EXERCISE OBJECTIVE.
Repeat only the lines below from the one containing "X107500000Y-73920000D03*" through the one containing "X122600000Y-125100000D03*", inclusive, exactly as written.

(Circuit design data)
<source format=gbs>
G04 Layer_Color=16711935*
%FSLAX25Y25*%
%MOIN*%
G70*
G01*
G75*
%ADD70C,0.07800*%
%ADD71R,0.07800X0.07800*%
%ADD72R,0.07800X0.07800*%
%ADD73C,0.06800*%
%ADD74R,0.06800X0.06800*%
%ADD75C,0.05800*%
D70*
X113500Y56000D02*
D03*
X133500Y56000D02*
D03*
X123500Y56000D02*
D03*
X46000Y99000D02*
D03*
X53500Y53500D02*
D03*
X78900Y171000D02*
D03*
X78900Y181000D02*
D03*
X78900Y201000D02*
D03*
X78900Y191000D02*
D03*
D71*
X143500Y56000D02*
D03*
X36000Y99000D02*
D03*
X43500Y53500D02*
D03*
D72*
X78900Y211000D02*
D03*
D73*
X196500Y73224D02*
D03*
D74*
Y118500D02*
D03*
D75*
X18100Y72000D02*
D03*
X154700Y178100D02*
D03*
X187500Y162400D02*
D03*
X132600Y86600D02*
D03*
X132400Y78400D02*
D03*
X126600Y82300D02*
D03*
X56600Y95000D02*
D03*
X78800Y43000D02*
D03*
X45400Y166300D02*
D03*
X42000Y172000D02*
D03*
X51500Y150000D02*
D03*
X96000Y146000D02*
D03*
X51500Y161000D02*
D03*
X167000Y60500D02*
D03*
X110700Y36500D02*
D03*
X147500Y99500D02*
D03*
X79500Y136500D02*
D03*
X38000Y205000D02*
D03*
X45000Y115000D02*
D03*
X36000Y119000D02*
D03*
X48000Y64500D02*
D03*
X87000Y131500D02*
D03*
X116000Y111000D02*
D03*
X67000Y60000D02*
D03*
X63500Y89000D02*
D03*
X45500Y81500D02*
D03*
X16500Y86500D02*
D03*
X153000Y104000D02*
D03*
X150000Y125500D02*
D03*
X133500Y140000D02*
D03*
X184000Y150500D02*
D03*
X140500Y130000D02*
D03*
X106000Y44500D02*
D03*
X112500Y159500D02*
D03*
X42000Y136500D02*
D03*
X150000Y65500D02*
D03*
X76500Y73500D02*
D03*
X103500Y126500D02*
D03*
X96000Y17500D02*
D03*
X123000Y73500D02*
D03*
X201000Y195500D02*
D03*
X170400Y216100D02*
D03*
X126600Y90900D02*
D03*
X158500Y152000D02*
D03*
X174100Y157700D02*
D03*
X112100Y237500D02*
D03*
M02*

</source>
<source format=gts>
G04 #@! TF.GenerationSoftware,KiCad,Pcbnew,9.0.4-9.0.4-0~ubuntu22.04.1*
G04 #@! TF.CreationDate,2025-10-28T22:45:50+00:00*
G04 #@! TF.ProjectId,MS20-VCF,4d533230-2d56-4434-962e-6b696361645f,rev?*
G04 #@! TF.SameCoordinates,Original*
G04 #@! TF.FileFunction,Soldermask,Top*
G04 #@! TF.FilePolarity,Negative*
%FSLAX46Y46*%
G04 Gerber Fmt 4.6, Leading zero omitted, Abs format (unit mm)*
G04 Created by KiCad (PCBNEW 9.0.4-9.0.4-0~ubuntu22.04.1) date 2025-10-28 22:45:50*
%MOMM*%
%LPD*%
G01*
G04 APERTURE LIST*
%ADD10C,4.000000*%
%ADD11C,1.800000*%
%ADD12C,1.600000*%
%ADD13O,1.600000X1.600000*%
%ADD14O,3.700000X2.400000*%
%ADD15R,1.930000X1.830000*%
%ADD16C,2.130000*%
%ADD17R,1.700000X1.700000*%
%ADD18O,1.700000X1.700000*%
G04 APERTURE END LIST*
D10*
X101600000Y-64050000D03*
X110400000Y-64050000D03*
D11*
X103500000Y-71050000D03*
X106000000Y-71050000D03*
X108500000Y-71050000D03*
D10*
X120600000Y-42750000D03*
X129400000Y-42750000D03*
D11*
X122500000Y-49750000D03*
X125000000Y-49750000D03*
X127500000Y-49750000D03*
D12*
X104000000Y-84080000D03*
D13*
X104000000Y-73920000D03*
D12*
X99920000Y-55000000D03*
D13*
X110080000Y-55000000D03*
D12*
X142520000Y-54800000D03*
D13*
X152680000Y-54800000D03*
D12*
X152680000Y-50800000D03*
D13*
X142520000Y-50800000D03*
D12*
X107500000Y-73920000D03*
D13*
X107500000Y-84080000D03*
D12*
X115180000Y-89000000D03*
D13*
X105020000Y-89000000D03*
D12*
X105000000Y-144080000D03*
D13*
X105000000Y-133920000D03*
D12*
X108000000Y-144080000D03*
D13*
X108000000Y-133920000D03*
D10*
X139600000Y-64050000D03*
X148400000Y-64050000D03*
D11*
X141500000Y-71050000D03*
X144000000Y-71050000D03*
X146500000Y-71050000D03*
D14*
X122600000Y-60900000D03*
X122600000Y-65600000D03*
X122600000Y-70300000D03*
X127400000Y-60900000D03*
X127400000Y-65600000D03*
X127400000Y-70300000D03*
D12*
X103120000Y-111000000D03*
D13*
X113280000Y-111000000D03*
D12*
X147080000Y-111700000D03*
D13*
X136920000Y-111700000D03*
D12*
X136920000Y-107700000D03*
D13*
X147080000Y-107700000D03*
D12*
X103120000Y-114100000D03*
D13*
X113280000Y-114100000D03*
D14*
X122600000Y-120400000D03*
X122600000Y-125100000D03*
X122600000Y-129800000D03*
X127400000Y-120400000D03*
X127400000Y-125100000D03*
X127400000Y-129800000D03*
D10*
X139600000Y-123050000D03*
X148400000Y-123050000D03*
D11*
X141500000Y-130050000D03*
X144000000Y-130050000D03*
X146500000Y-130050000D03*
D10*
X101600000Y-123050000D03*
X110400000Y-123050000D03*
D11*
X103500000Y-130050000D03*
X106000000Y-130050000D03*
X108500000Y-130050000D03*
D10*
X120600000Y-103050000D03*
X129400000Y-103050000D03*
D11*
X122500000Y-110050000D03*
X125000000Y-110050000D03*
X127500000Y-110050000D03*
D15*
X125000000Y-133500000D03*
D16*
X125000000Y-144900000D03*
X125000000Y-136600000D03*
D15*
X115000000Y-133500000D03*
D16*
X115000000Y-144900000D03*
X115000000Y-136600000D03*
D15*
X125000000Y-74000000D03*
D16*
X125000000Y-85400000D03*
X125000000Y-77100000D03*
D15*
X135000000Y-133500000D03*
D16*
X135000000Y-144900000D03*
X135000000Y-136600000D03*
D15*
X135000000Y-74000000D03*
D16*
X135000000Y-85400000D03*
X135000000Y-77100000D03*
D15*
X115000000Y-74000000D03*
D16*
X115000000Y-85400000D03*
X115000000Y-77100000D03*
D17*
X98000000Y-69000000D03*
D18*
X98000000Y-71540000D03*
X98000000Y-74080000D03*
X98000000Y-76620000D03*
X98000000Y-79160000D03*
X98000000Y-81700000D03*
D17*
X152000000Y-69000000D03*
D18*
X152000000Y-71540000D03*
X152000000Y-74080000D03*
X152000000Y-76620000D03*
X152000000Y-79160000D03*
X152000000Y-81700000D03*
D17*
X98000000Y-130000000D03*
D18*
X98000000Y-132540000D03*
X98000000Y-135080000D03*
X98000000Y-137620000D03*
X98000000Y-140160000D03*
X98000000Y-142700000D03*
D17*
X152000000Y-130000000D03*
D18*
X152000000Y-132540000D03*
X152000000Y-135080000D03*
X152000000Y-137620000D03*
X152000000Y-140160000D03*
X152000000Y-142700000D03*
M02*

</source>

==

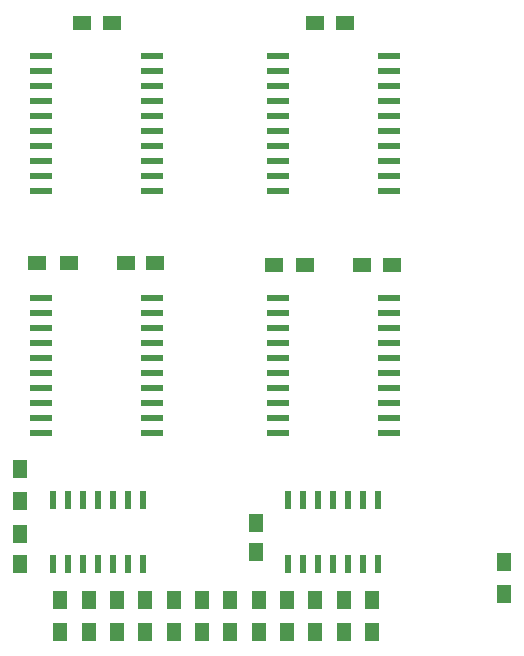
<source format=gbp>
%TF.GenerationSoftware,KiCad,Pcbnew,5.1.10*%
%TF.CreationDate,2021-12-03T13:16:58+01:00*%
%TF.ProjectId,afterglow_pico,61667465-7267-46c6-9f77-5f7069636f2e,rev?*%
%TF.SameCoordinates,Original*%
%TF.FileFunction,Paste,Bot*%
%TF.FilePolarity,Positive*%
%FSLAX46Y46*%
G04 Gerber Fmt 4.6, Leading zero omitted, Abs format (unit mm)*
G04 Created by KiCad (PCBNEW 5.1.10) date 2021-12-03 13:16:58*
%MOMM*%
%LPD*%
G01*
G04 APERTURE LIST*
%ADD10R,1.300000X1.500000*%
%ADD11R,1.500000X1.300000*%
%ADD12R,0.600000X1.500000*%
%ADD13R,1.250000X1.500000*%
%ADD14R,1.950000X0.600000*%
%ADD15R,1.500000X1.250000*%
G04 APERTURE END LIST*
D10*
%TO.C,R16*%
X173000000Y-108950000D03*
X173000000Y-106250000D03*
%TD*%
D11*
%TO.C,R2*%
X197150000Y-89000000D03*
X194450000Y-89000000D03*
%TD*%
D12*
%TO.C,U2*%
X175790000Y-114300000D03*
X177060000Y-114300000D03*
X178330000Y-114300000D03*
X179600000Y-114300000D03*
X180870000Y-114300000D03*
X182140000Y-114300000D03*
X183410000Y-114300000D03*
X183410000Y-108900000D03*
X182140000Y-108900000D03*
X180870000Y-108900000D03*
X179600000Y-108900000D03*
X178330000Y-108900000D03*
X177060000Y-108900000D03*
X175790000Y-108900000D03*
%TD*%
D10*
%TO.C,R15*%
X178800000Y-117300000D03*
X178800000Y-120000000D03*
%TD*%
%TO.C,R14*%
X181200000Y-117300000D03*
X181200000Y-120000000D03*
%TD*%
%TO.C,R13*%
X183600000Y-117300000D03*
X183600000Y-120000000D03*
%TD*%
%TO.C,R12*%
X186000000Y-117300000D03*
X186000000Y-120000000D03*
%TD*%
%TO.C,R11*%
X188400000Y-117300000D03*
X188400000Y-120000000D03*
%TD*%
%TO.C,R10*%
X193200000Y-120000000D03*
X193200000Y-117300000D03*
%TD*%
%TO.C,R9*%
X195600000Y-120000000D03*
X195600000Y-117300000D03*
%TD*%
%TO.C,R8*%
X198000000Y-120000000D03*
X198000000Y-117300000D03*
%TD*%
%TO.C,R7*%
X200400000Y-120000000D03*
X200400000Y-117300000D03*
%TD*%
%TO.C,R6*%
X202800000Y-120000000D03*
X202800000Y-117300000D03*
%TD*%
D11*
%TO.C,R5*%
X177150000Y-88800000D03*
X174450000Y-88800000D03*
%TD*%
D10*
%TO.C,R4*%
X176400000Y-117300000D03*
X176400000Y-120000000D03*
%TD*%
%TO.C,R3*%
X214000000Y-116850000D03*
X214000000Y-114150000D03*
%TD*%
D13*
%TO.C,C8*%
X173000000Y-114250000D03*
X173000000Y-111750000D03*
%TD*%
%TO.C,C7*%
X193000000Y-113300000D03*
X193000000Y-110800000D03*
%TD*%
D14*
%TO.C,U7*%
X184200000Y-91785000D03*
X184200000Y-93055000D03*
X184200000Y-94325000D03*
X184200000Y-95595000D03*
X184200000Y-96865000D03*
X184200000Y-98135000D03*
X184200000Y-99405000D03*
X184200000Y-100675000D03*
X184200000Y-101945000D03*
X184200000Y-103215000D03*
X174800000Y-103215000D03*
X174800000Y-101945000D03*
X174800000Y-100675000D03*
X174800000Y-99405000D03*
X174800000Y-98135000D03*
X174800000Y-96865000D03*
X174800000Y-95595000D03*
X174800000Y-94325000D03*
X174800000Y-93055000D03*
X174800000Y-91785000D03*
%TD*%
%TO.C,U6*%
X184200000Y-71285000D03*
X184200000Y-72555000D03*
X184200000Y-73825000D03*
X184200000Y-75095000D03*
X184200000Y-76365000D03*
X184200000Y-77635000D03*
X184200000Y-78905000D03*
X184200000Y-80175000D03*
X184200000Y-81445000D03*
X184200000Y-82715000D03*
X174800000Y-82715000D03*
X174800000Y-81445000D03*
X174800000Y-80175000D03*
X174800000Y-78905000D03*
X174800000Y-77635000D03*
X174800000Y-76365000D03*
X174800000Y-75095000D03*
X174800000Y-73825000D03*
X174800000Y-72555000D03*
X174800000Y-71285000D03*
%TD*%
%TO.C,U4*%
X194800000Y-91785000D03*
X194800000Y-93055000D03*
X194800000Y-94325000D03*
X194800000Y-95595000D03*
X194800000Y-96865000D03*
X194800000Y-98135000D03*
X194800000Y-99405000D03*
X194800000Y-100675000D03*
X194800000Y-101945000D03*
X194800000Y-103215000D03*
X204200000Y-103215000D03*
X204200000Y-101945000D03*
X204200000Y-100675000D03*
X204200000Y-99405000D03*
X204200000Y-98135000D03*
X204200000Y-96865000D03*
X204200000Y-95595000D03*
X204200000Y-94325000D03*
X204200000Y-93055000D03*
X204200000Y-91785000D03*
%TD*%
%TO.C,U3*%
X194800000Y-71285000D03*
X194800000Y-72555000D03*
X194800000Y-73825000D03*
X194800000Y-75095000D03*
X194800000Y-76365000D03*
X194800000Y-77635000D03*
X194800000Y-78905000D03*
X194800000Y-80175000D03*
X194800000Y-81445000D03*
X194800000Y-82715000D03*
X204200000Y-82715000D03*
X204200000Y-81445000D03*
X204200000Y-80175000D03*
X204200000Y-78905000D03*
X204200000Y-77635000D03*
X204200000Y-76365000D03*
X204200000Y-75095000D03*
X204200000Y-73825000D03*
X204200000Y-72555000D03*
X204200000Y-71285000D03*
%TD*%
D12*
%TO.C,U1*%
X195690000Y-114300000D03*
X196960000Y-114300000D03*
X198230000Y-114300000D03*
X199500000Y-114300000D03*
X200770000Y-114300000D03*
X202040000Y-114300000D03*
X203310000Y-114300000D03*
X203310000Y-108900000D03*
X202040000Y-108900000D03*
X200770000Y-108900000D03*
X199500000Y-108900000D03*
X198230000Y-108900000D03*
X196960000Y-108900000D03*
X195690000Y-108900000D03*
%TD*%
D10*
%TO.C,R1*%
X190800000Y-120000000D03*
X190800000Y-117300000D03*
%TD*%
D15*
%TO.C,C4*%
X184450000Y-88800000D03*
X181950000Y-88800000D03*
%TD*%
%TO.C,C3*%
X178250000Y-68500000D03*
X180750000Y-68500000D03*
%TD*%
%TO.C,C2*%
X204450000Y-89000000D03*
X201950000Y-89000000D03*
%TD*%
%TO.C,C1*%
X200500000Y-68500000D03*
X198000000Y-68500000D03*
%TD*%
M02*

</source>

EXERCISE SOLUTION.
X107500000Y-73920000D03*
D13*
X107500000Y-84080000D03*
D12*
X115180000Y-89000000D03*
D13*
X105020000Y-89000000D03*
D12*
X105000000Y-144080000D03*
D13*
X105000000Y-133920000D03*
D12*
X108000000Y-144080000D03*
D13*
X108000000Y-133920000D03*
D10*
X139600000Y-64050000D03*
X148400000Y-64050000D03*
D11*
X141500000Y-71050000D03*
X144000000Y-71050000D03*
X146500000Y-71050000D03*
D14*
X122600000Y-60900000D03*
X122600000Y-65600000D03*
X122600000Y-70300000D03*
X127400000Y-60900000D03*
X127400000Y-65600000D03*
X127400000Y-70300000D03*
D12*
X103120000Y-111000000D03*
D13*
X113280000Y-111000000D03*
D12*
X147080000Y-111700000D03*
D13*
X136920000Y-111700000D03*
D12*
X136920000Y-107700000D03*
D13*
X147080000Y-107700000D03*
D12*
X103120000Y-114100000D03*
D13*
X113280000Y-114100000D03*
D14*
X122600000Y-120400000D03*
X122600000Y-125100000D03*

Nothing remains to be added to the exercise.